(MATERIAL PROVIDED):
^^^^^^^^

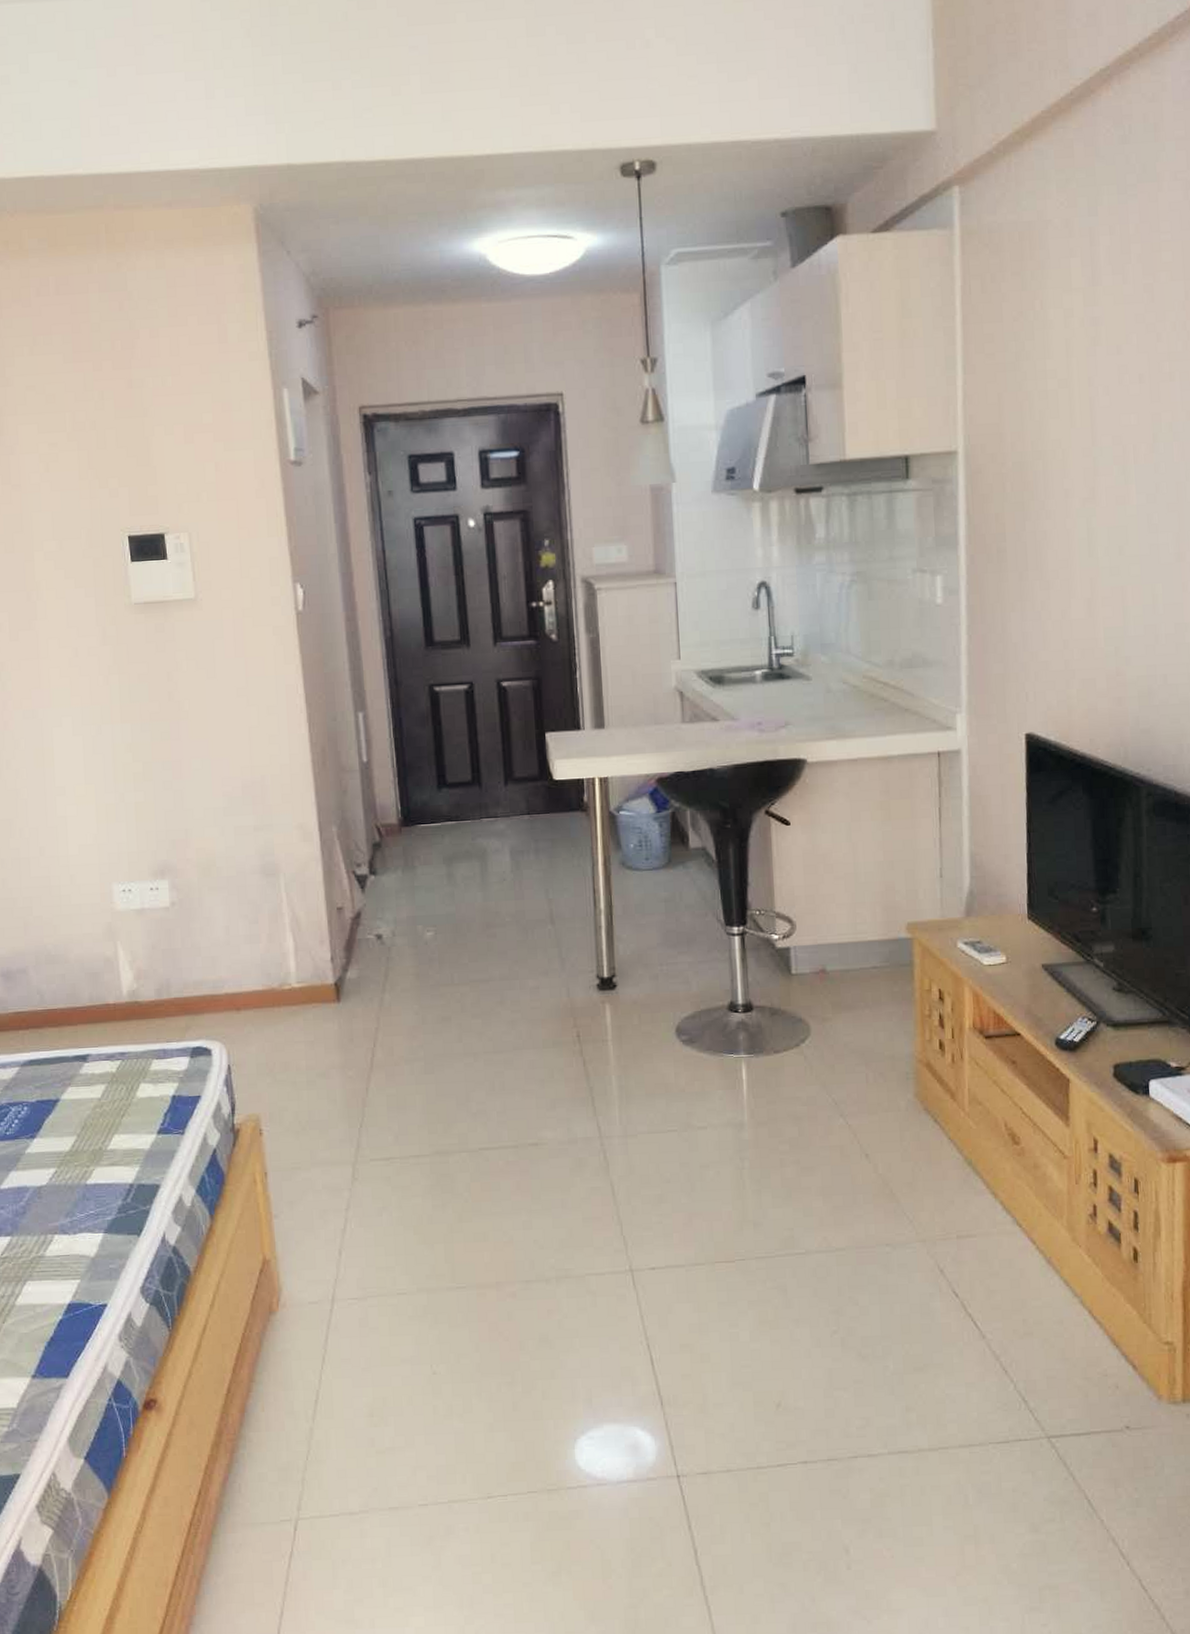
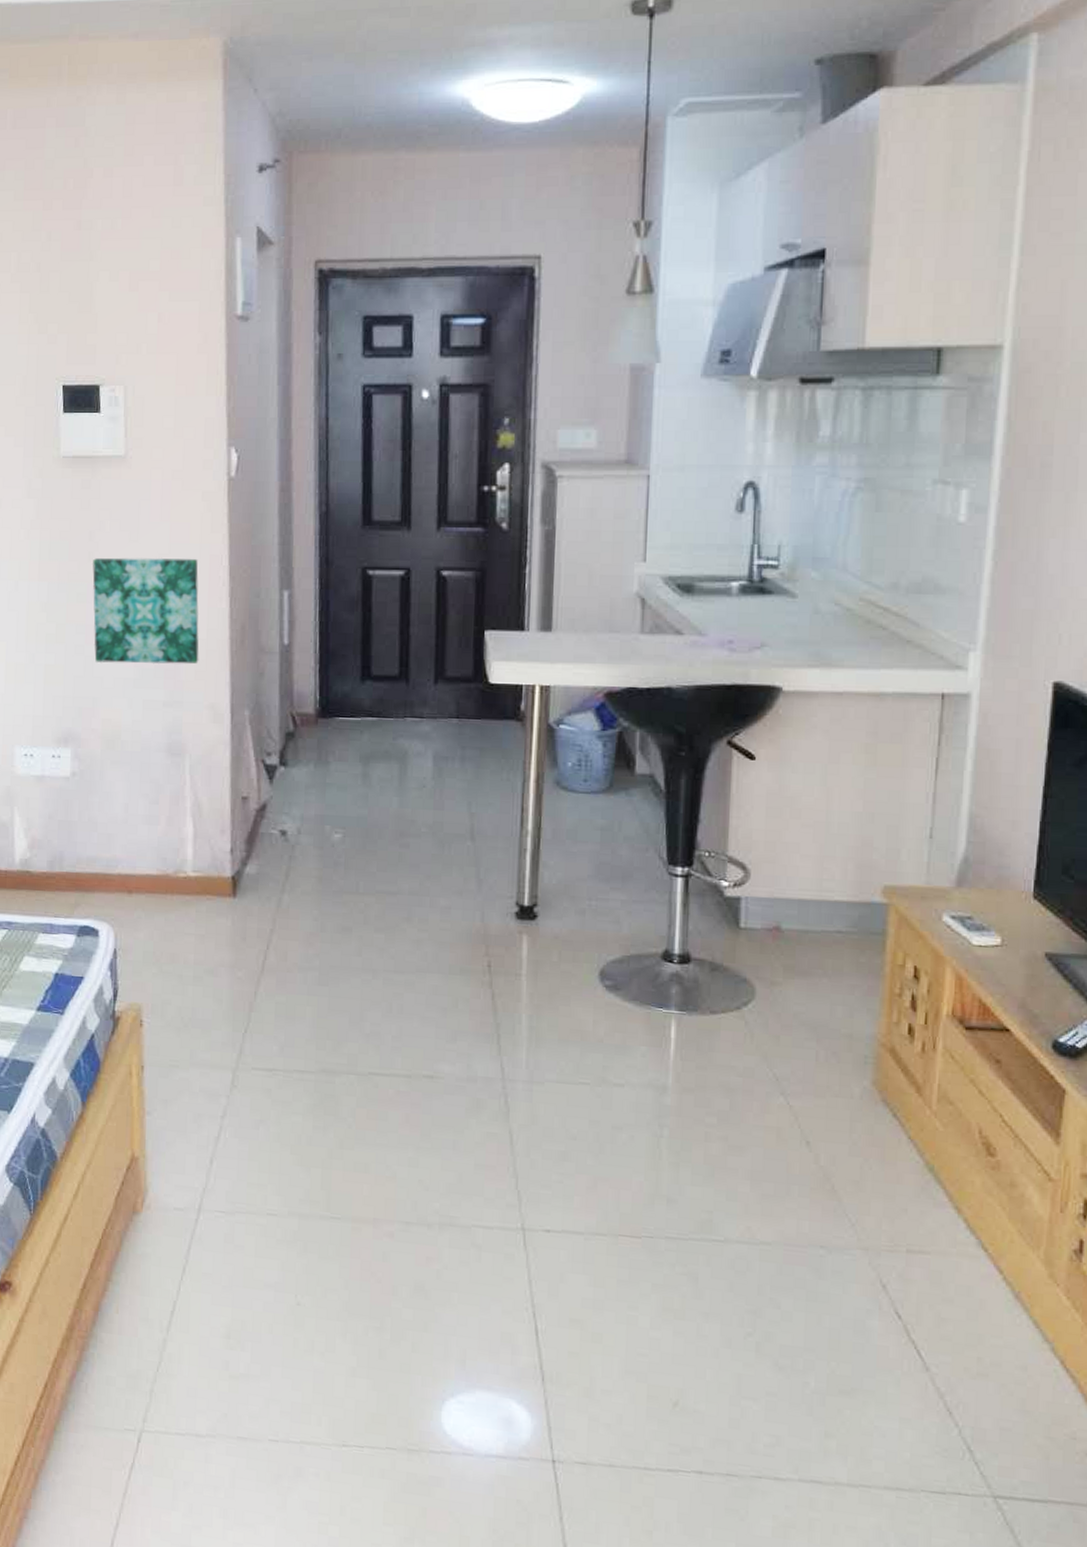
wall art: none [173,690,284,795] -> present [92,557,199,664]

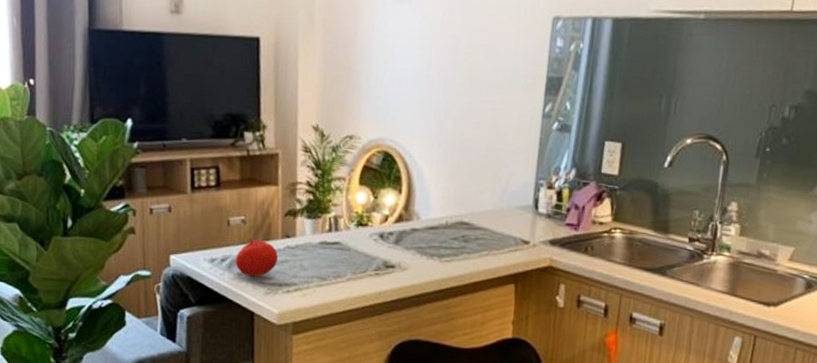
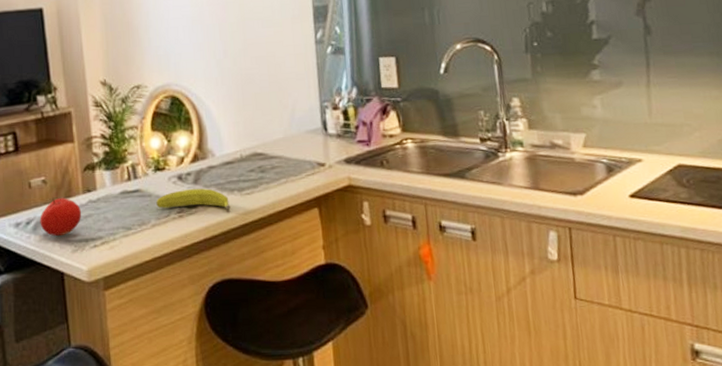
fruit: none [354,248,428,275] -> present [156,188,231,211]

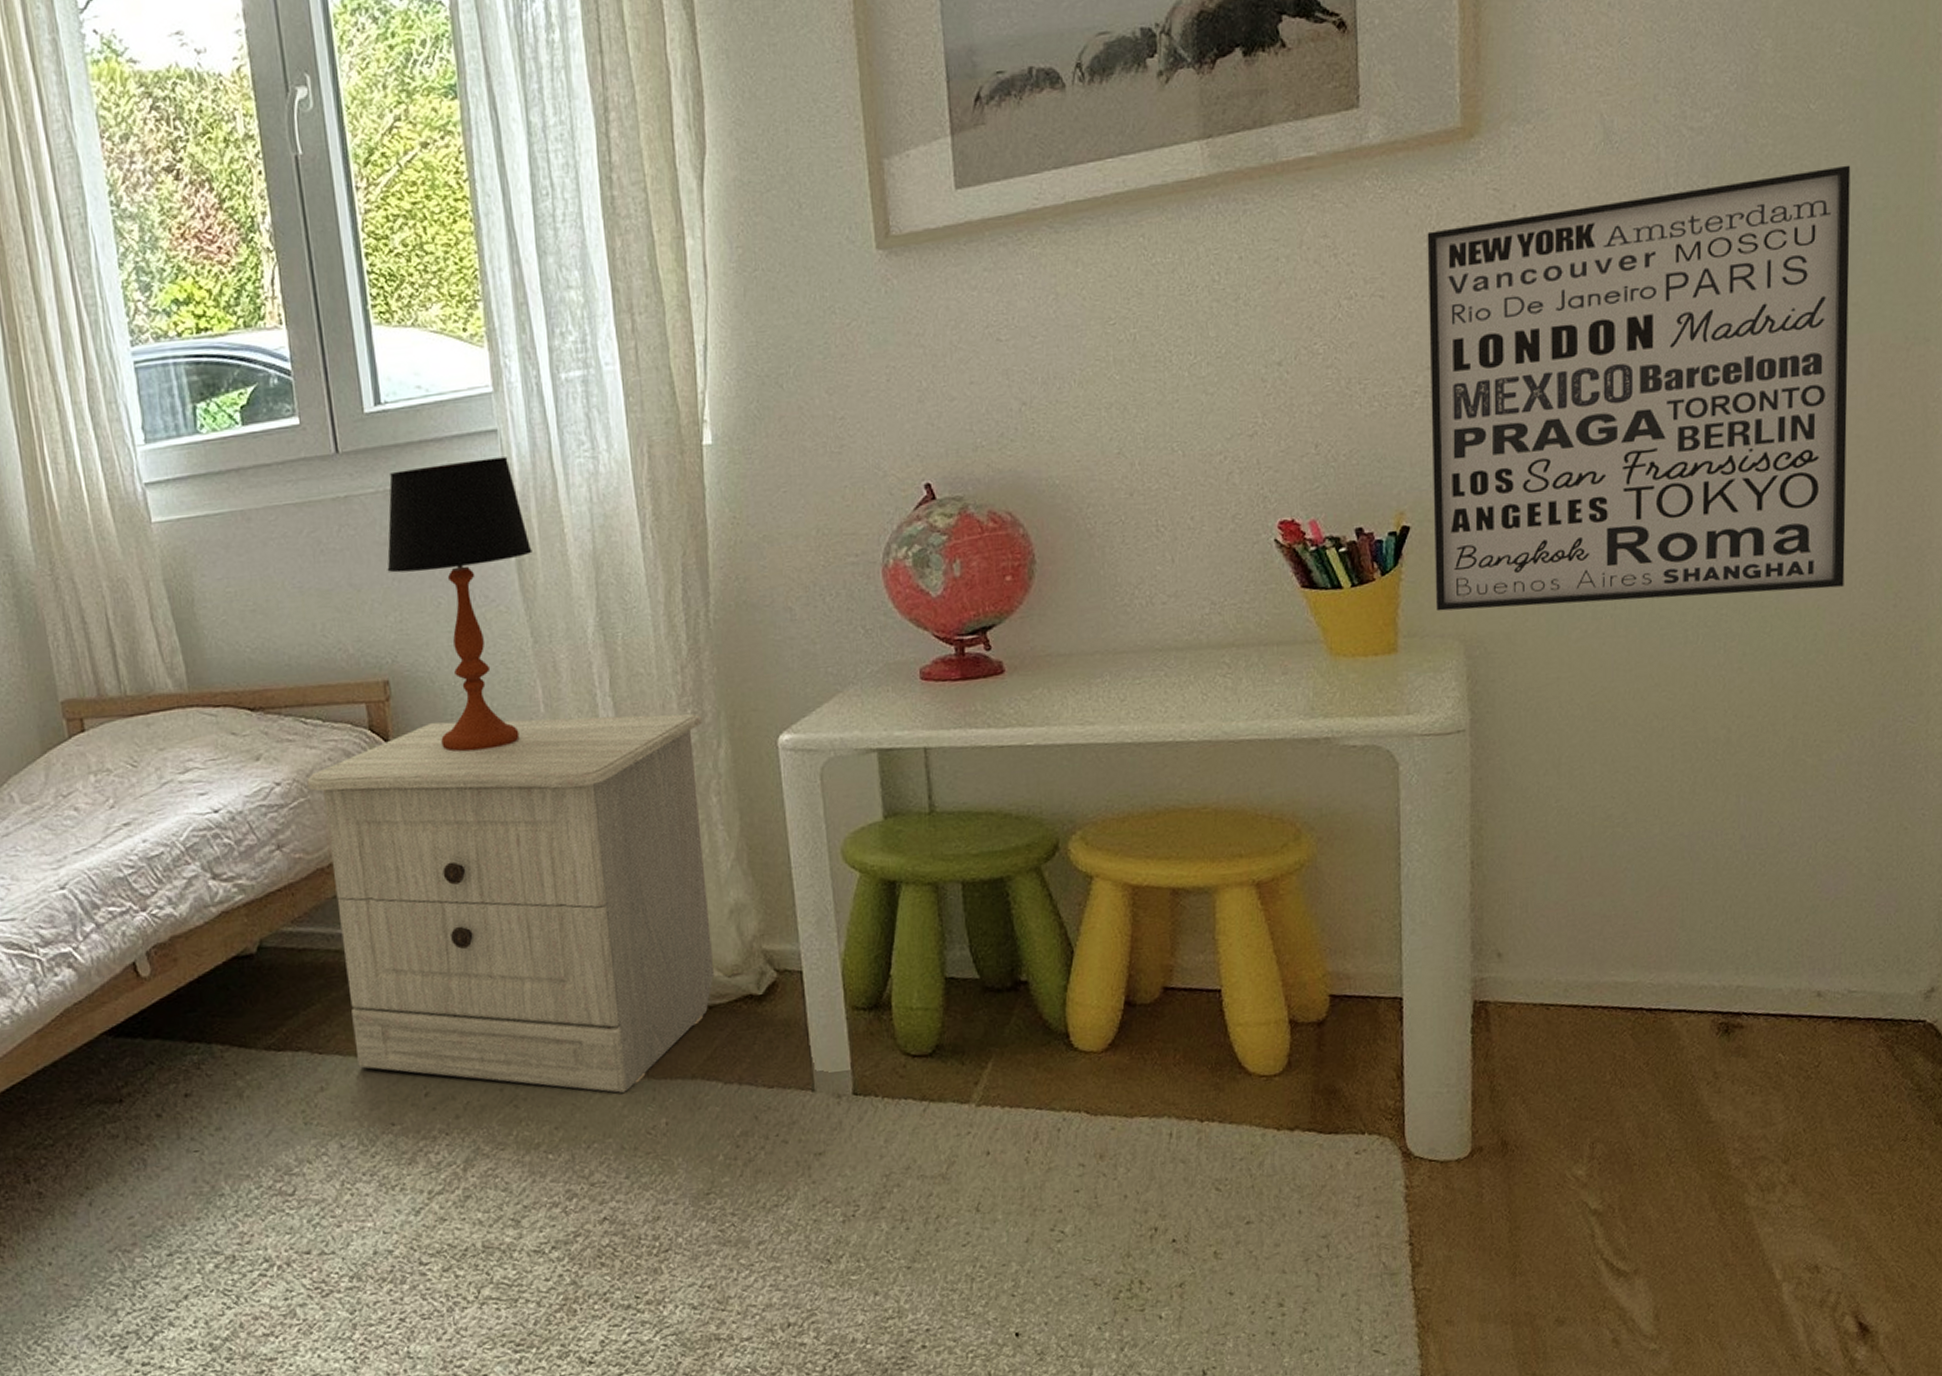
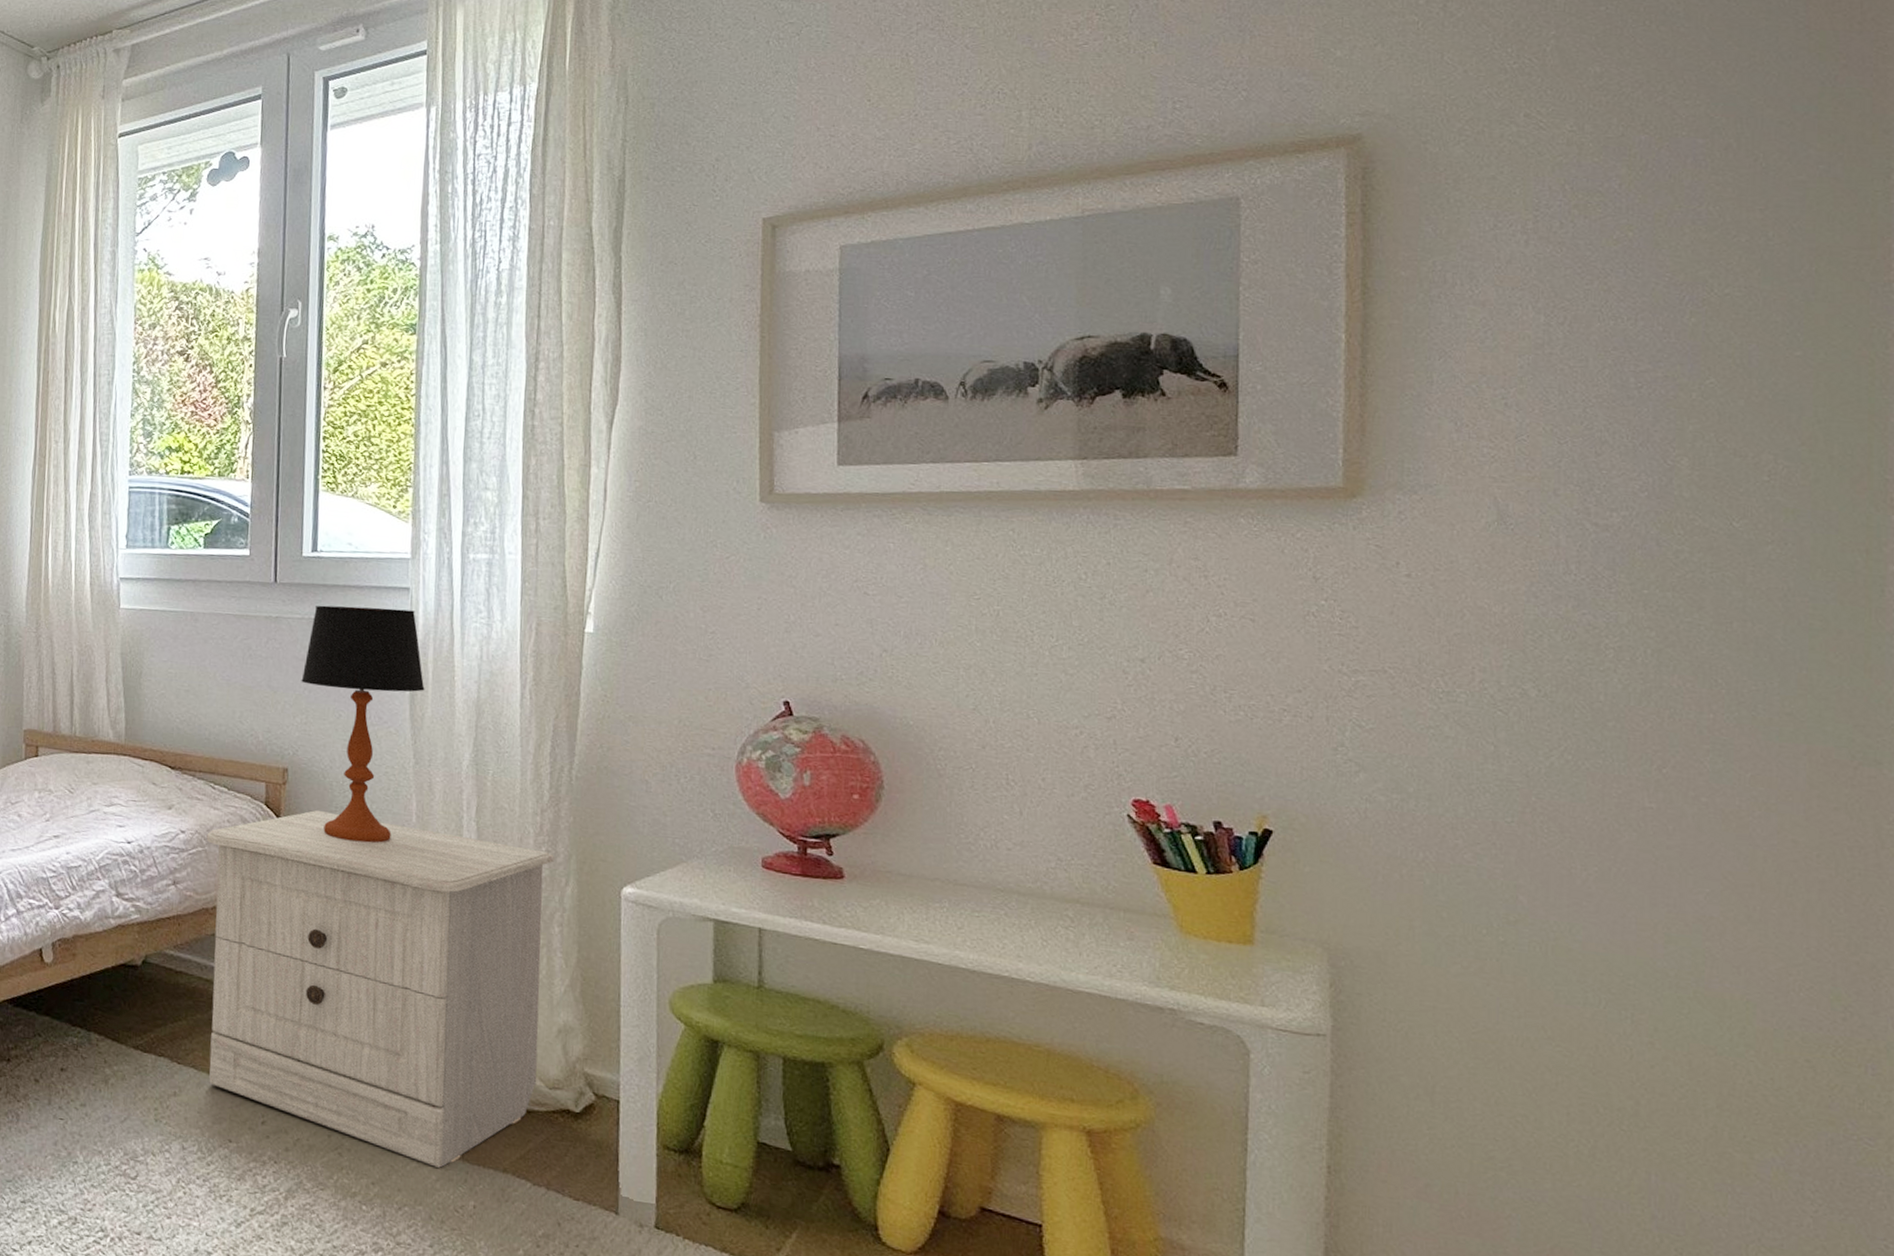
wall art: present [1427,165,1851,611] -> none [1297,571,1782,987]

^^^^^^^^

(YOUR INSTRUCTIONS):
Beginning at the line that contains "fruit: none [354,248,428,275]", transcribe it and every later line through the last line of the data above, exactly, and drop the pictures.

(RESULT OF THE TASK):
fruit: none [354,248,428,275] -> present [156,188,231,211]

wall art: present [1427,165,1851,611] -> none [1297,571,1782,987]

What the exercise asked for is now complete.